# ACTION ITEM
Identify every line in the records below that contains the word "Officer", and copy each of those lines.

# STORED DATA
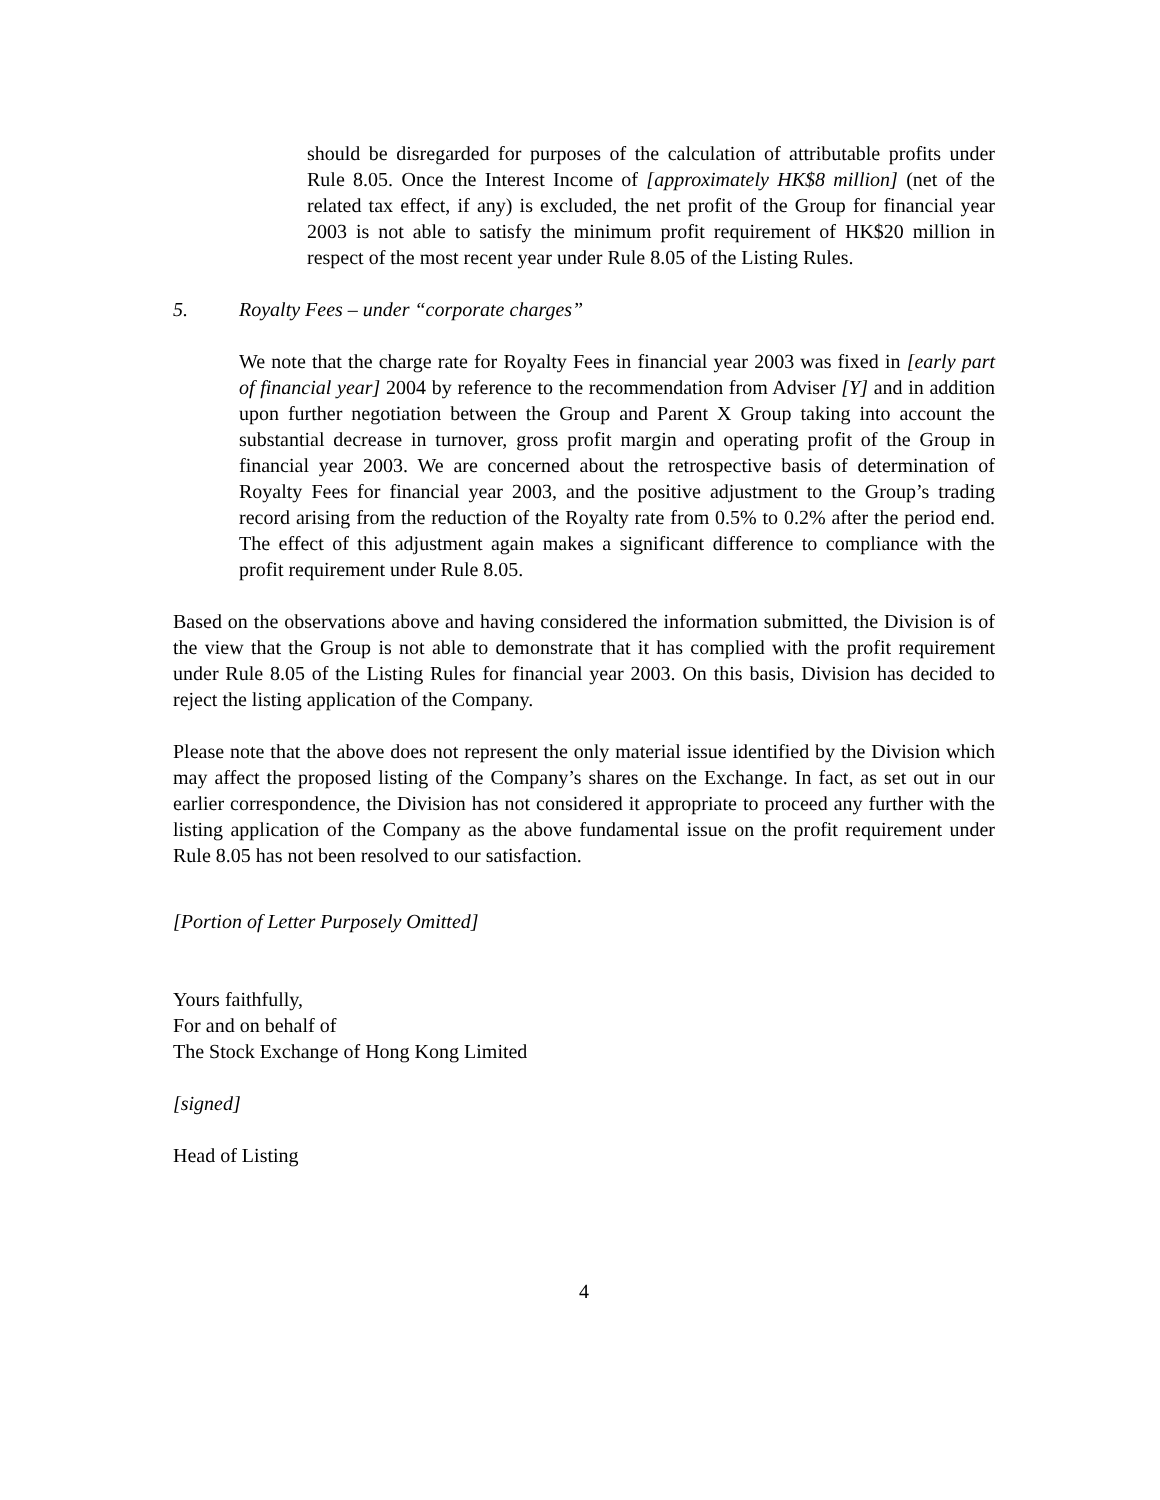should be disregarded for purposes of the calculation of attributable profits under Rule 8.05. Once the Interest Income of [approximately HK$8 million] (net of the related tax effect, if any) is excluded, the net profit of the Group for financial year 2003 is not able to satisfy the minimum profit requirement of HK$20 million in respect of the most recent year under Rule 8.05 of the Listing Rules.
5. Royalty Fees – under “corporate charges”
We note that the charge rate for Royalty Fees in financial year 2003 was fixed in [early part of financial year] 2004 by reference to the recommendation from Adviser [Y] and in addition upon further negotiation between the Group and Parent X Group taking into account the substantial decrease in turnover, gross profit margin and operating profit of the Group in financial year 2003. We are concerned about the retrospective basis of determination of Royalty Fees for financial year 2003, and the positive adjustment to the Group’s trading record arising from the reduction of the Royalty rate from 0.5% to 0.2% after the period end. The effect of this adjustment again makes a significant difference to compliance with the profit requirement under Rule 8.05.
Based on the observations above and having considered the information submitted, the Division is of the view that the Group is not able to demonstrate that it has complied with the profit requirement under Rule 8.05 of the Listing Rules for financial year 2003. On this basis, Division has decided to reject the listing application of the Company.
Please note that the above does not represent the only material issue identified by the Division which may affect the proposed listing of the Company’s shares on the Exchange. In fact, as set out in our earlier correspondence, the Division has not considered it appropriate to proceed any further with the listing application of the Company as the above fundamental issue on the profit requirement under Rule 8.05 has not been resolved to our satisfaction.
[Portion of Letter Purposely Omitted]
Yours faithfully,
For and on behalf of
The Stock Exchange of Hong Kong Limited
[signed]
Head of Listing
4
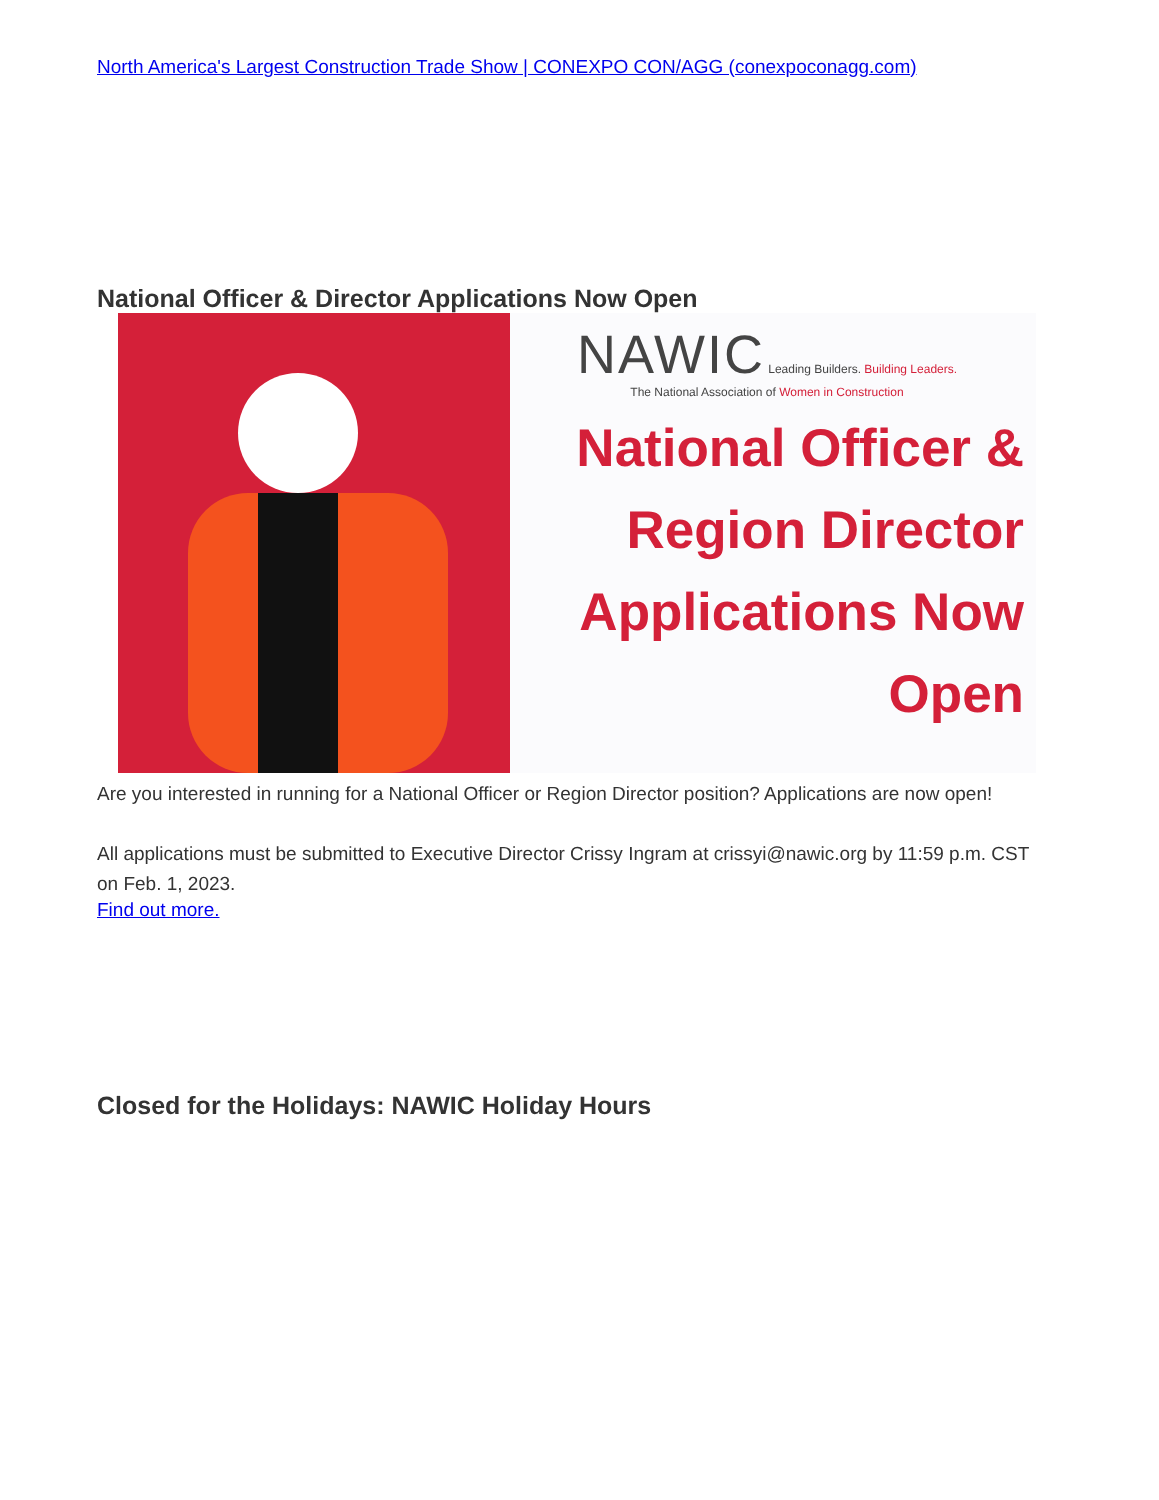North America's Largest Construction Trade Show | CONEXPO CON/AGG (conexpoconagg.com)
National Officer & Director Applications Now Open
NAWIC Leading Builders. Building Leaders.
The National Association of Women in Construction
National Officer &
Region Director
Applications Now
Open
Are you interested in running for a National Officer or Region Director position? Applications are now open!
All applications must be submitted to Executive Director Crissy Ingram at crissyi@nawic.org by 11:59 p.m. CST on Feb. 1, 2023.
Find out more.
Closed for the Holidays: NAWIC Holiday Hours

# RESPONSE TO THIS TASK
National Officer & Director Applications Now Open
National Officer &
Are you interested in running for a National Officer or Region Director position? Applications are now open!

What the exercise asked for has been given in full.